*DIRECTIONS*
Beneath this instruction is a block of data; output from it exactly the lines that run from the one containing "[417,138,444,154] CI]a ->" through the one containing "[79,546,86,555] b -> [51,514,59,521] c", inclusive.

Top of MATERIAL FOR THE TASK

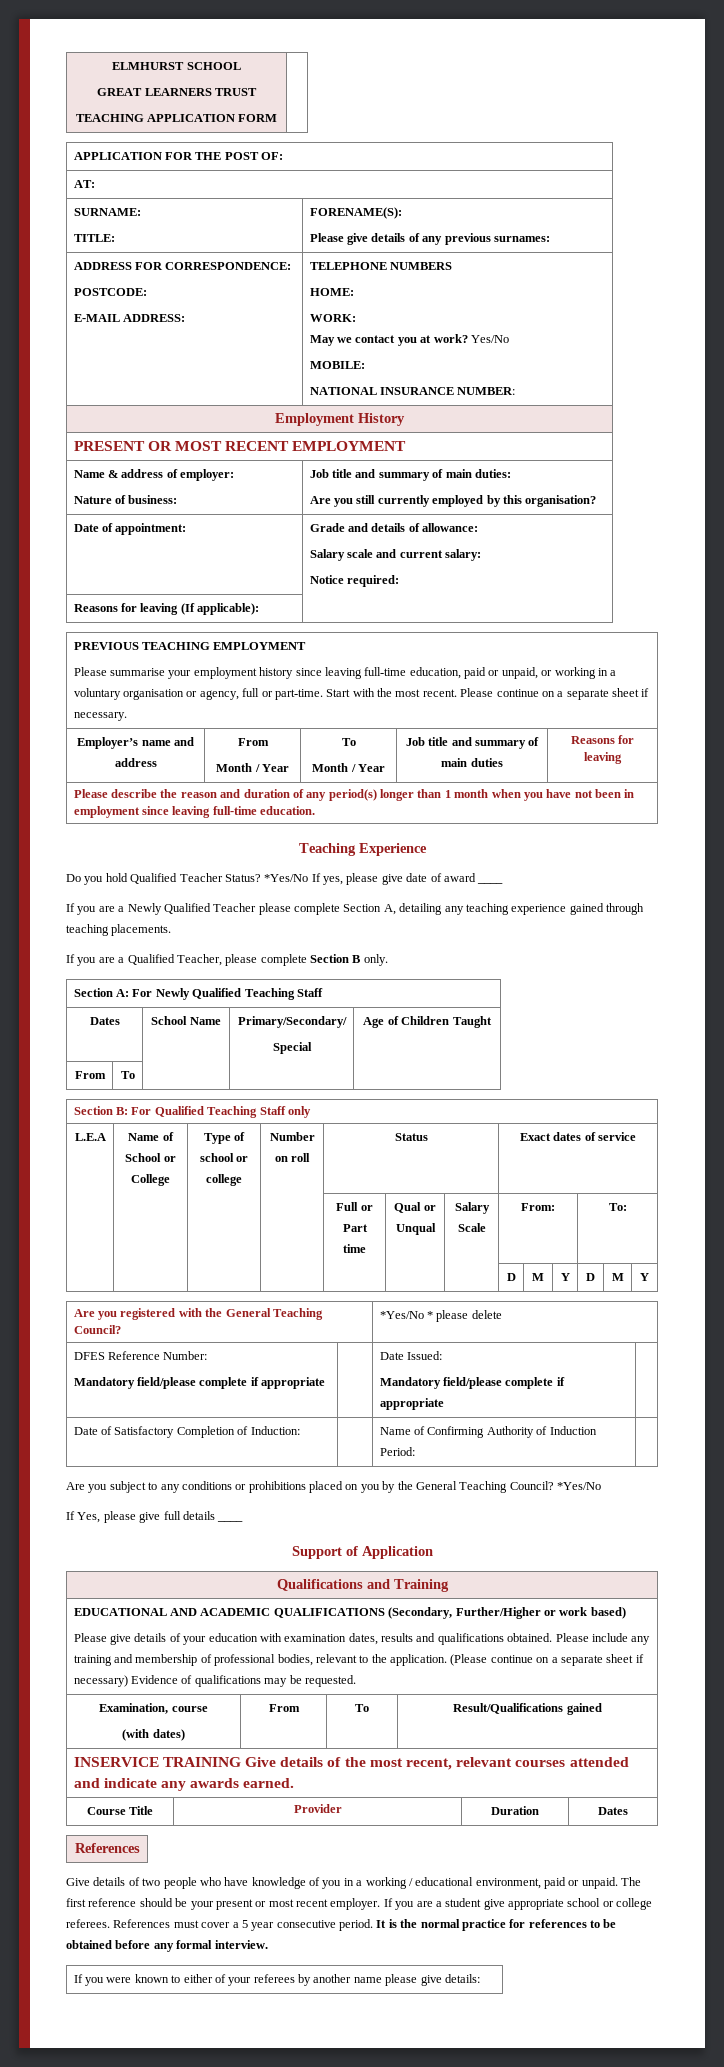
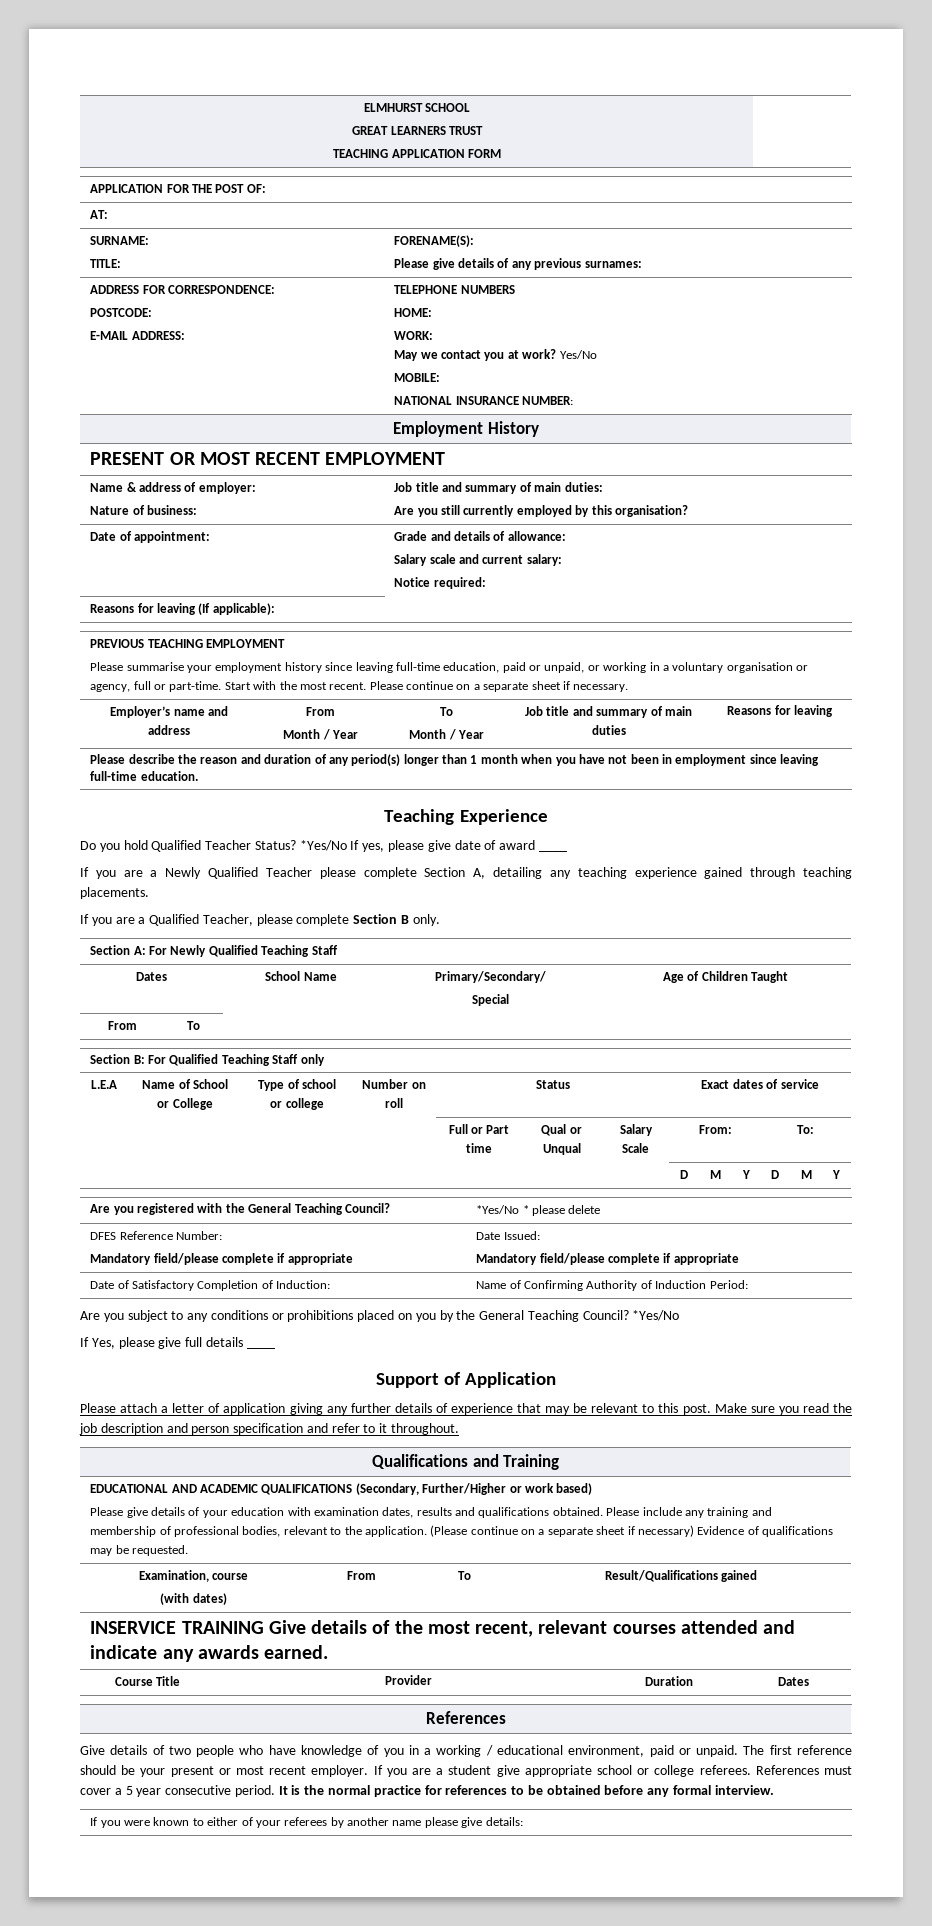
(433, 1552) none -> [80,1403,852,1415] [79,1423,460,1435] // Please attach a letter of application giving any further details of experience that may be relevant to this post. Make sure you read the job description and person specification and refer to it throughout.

Bottom of MATERIAL FOR THE TASK
Top of MATERIAL FOR THE TASK

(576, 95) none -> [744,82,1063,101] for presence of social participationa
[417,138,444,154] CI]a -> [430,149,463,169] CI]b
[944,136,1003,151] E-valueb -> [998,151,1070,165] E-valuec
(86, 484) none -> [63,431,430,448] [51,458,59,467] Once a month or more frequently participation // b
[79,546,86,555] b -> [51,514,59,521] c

Bottom of MATERIAL FOR THE TASK

*YOUR SOLUTION*
[417,138,444,154] CI]a -> [430,149,463,169] CI]b
[944,136,1003,151] E-valueb -> [998,151,1070,165] E-valuec
(86, 484) none -> [63,431,430,448] [51,458,59,467] Once a month or more frequently participation // b
[79,546,86,555] b -> [51,514,59,521] c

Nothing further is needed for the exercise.